Net income for the quarter was $98 million, compared to $158 million in the second quarter of 2010.
Business Segments[3]
Cardiac Rhythm Management
The Company develops, manufactures and markets a variety of implantable devices that monitor the heart and deliver electricity to treat cardiac abnormalities, including implantable cardiac defibrillator (ICD) systems used to detect and treat abnormally fast heart rhythms (tachycardia) that could result in sudden cardiac death, including implantable cardiac resynchronization therapy defibrillator (CRT-D) systems used to treat heart failure, and implantable pacemaker systems used to manage slow or irregular heart rhythms (bradycardia), including implantable cardiac resynchronization therapy pacemaker (CRT-P) systems used to treat heart failure. A component of many of its implantable device systems is its remote LATITUDE Patient Management System, which enables physicians to monitor device performance remotely, while patients are in their homes, allowing for more frequent monitoring in order to guide treatment decisions. During 2009, the Company launched its LATITUDE Patient Management System in its Europe/Middle East/Africa (EMEA) region and certain Inter-Continental countries.
Electrophysiology
Within the Company’s Electrophysiology business, Boston Scientific offers medical devices for the diagnosis and treatment of cardiac arrhythmias. Included in its product offerings are RF generators, intracardiac ultrasound and steerable ablation catheters and diagnostic catheters. Its brands include the Blazer cardiac ablation catheter, the Chilli II cooled ablation catheter and the MAESTRO 3000 Cardiac Ablation System.
Interventional Cardiology
Coronary stents are tiny, mesh tubes used in the treatment of coronary artery disease, which are implanted in patients to prop open arteries and facilitate blood flow to and from the heart. The Company markets the PROMUS everolimus-eluting stent system, which is supplied by Abbott Laboratories, as well as its internally-manufactured everolimus-eluting stent system, the PROMUS Element stent system, which it launched in its EMEA region and certain Inter-Continental countries in 2009. The Company markets a range of products used to treat patients with atherosclerosis. The majority of its products in this market are used in percutaneous transluminal coronary angioplasty (PTCA) procedures and include bare-metal and drug-eluting stent systems; PTCA balloon catheters, such as the Maverick balloon catheter; the Cutting Balloon microsurgical dilatation device; rotational atherectomy systems; guide wires; guide catheters, and diagnostic catheters. The Company markets a range of intraluminal catheter-directed ultrasound imaging catheters and systems for use in coronary arteries and heart chambers, as well as certain peripheral vessels. The iLab Ultrasound Imaging System is available in the United States, Japan and other international markets. This system enhances the diagnosis and treatment of blocked vessels and heart disorders.
Peripheral Interventions
The Company sells various products designed to treat patients with peripheral disease (disease which appears in blood vessels other than in the heart and in the biliary tree), including a line of medical devices used in percutaneous transluminal angioplasty and peripheral vascular stenting. Its peripheral product offerings include vascular access products, balloon catheters, stents and peripheral vascular catheters, wires and accessories, as well as products used for peripheral embolization procedures. It also sells products designed to treat patients with non-vascular disease (disease which appears outside the blood system). The Company’s non-vascular suite of products includes biliary stents, drainage catheters and micro-puncture sets designed to treat, diagnose and ease various forms of benign and malignant tumors.

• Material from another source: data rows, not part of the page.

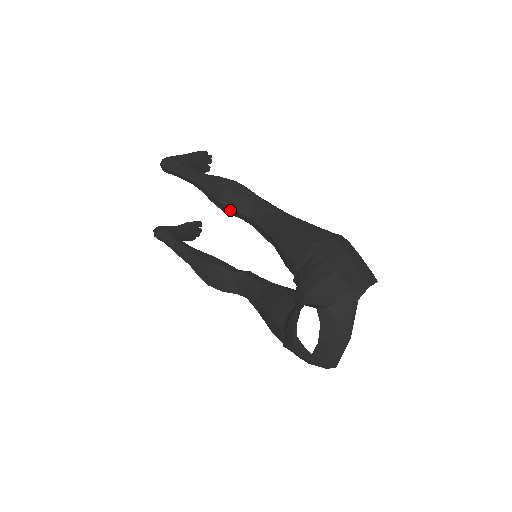
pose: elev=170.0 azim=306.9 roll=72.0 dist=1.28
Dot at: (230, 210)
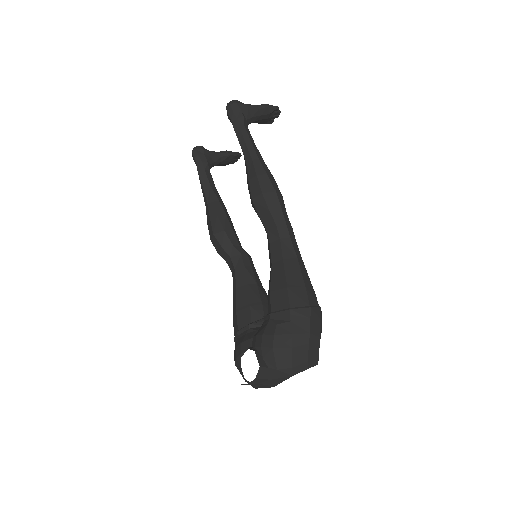
Dot at: (256, 212)
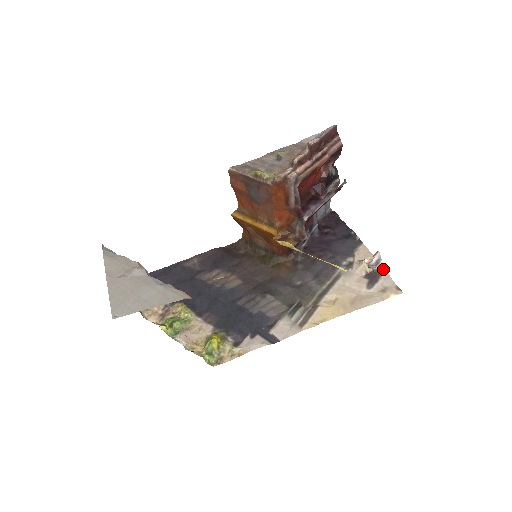
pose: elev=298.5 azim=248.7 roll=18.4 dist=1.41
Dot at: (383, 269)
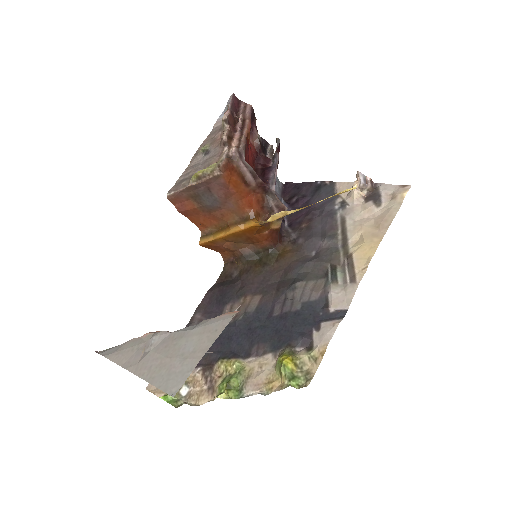
Dot at: (374, 184)
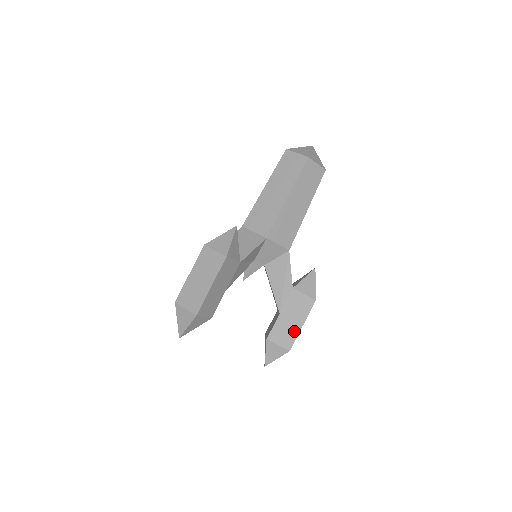
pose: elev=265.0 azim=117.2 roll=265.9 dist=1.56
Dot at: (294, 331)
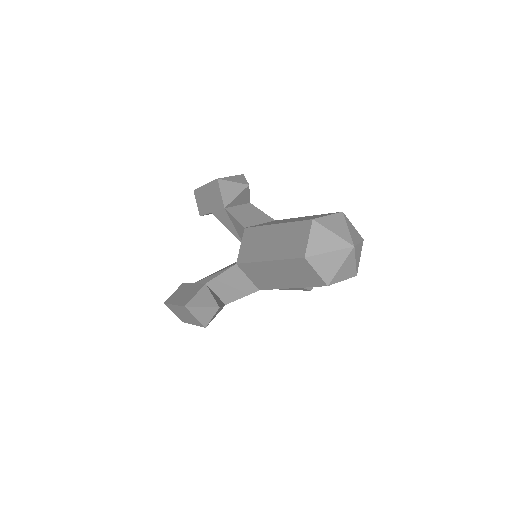
Dot at: occluded
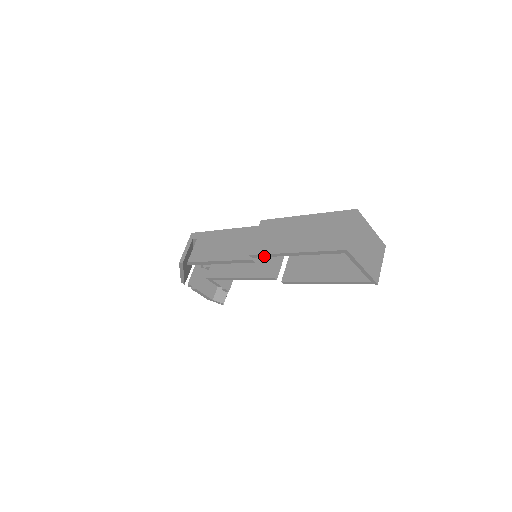
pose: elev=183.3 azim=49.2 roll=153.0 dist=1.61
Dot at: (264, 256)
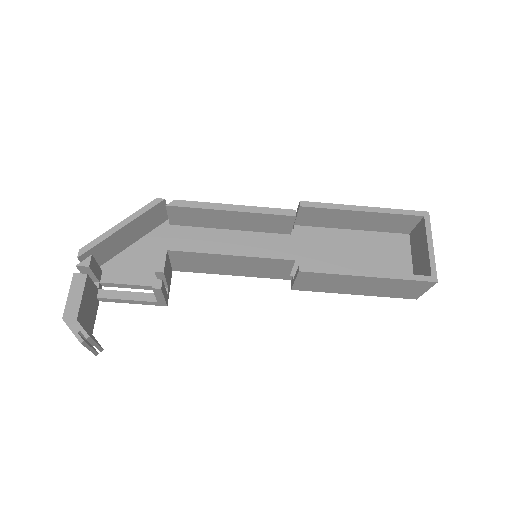
Dot at: (320, 206)
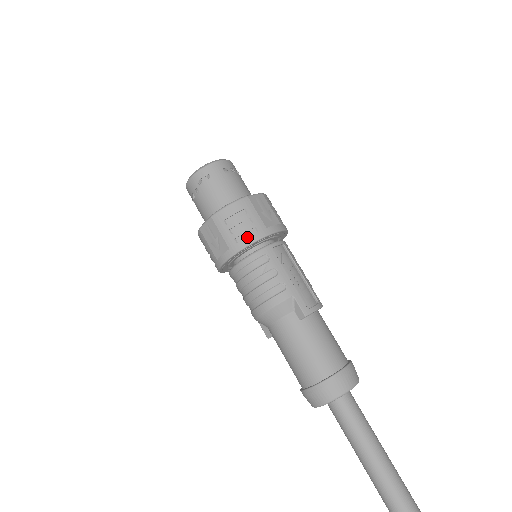
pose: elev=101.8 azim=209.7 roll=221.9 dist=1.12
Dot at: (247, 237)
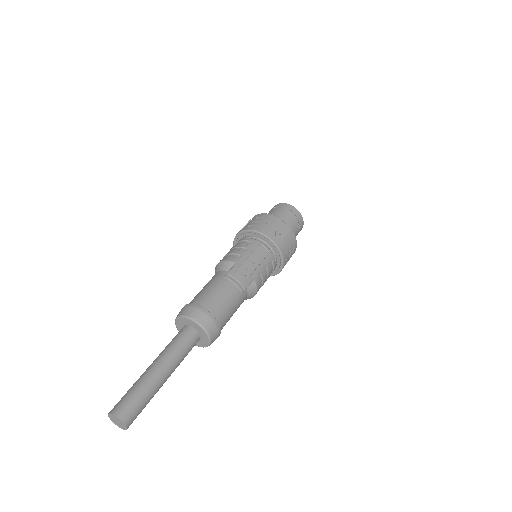
Dot at: (254, 227)
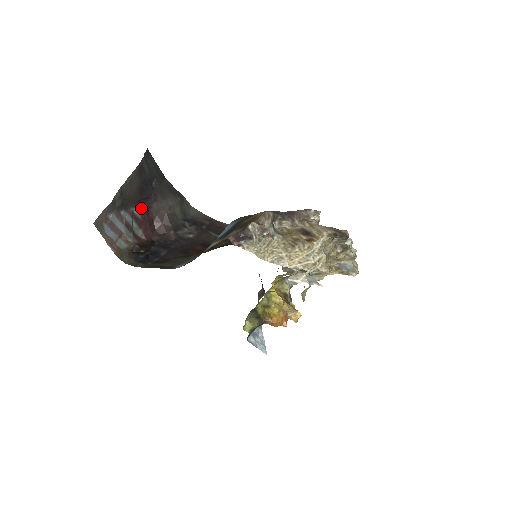
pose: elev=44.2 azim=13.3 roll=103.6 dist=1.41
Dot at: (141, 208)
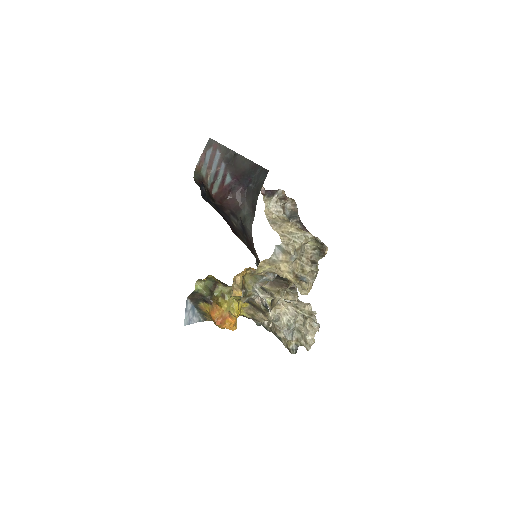
Dot at: (231, 183)
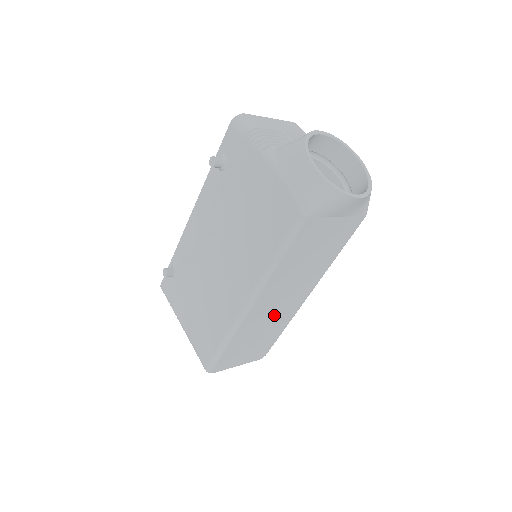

The Company markets the PolarCath peripheral dilatation system used in CryoPlasty Therapy. Its FilterWire EZ Embolic Protection System is a low profile filter designed to capture embolic material that may become dislodged during a procedure, which could otherwise travel into the microvasculature, where it could cause a heart attack or stroke. It is commercially available in the United States, its EMEA region and certain Inter-Continental countries for multiple indications, including the treatment of disease in peripheral, coronary and carotid vessels. It is also available in the United States for the treatment of saphenous vein grafts and carotid artery stenting procedures.
Neurovascular
The Company markets a range of coated and uncoated detachable coils, micro-delivery stents, micro-guidewires, micro-catheters, guiding catheters and embolics to neuro-interventional radiologists and neurosurgeons to treat diseases of the neurovascular system. It markets the GDC Coils (Guglielmi Detachable Coil) and Matrix systems to treat brain aneurysms. It also offers the NeuroForm stent for the treatment of wide neck aneurysms and the Wingspan Stent System with Gateway PTA Balloon Catheter. The Wingspan Stent System is designed to treat atherosclerotic lesions or accumulated plaque in brain arteries. Designed for the brain’s fragile vessels, the Wingspan Stent System is a self-expanding, nitinol stent sheathed in a delivery system that enables it to reach and open narrowed arteries in the brain. The Wingspan Stent System is the only device available in the United States for the treatment of intracranial atherosclerotic disease (ICAD).
Endoscopy
The Company markets a range of products to diagnose, treat and ease a variety of digestive diseases, including those affecting the esophagus, stomach and colon. Common disease states include esophagitis, portal hypertension, peptic ulcers and esophageal cancer. It also offers the Radial Jaw 4 Single-Use Biopsy Forceps, which are designed to enable collection of large high-quality tissue specimens without the need to use large channel therapeutic endoscopes and, in 2009, began offering this product in a variety of sizes. The Company’s line of RX Biliary System devices provides greater access and control for physicians to diagnose and treat challenging conditions of the bile ducts, such as removing gallstones, opening obstructed bile ducts and obtaining biopsies in suspected tumors.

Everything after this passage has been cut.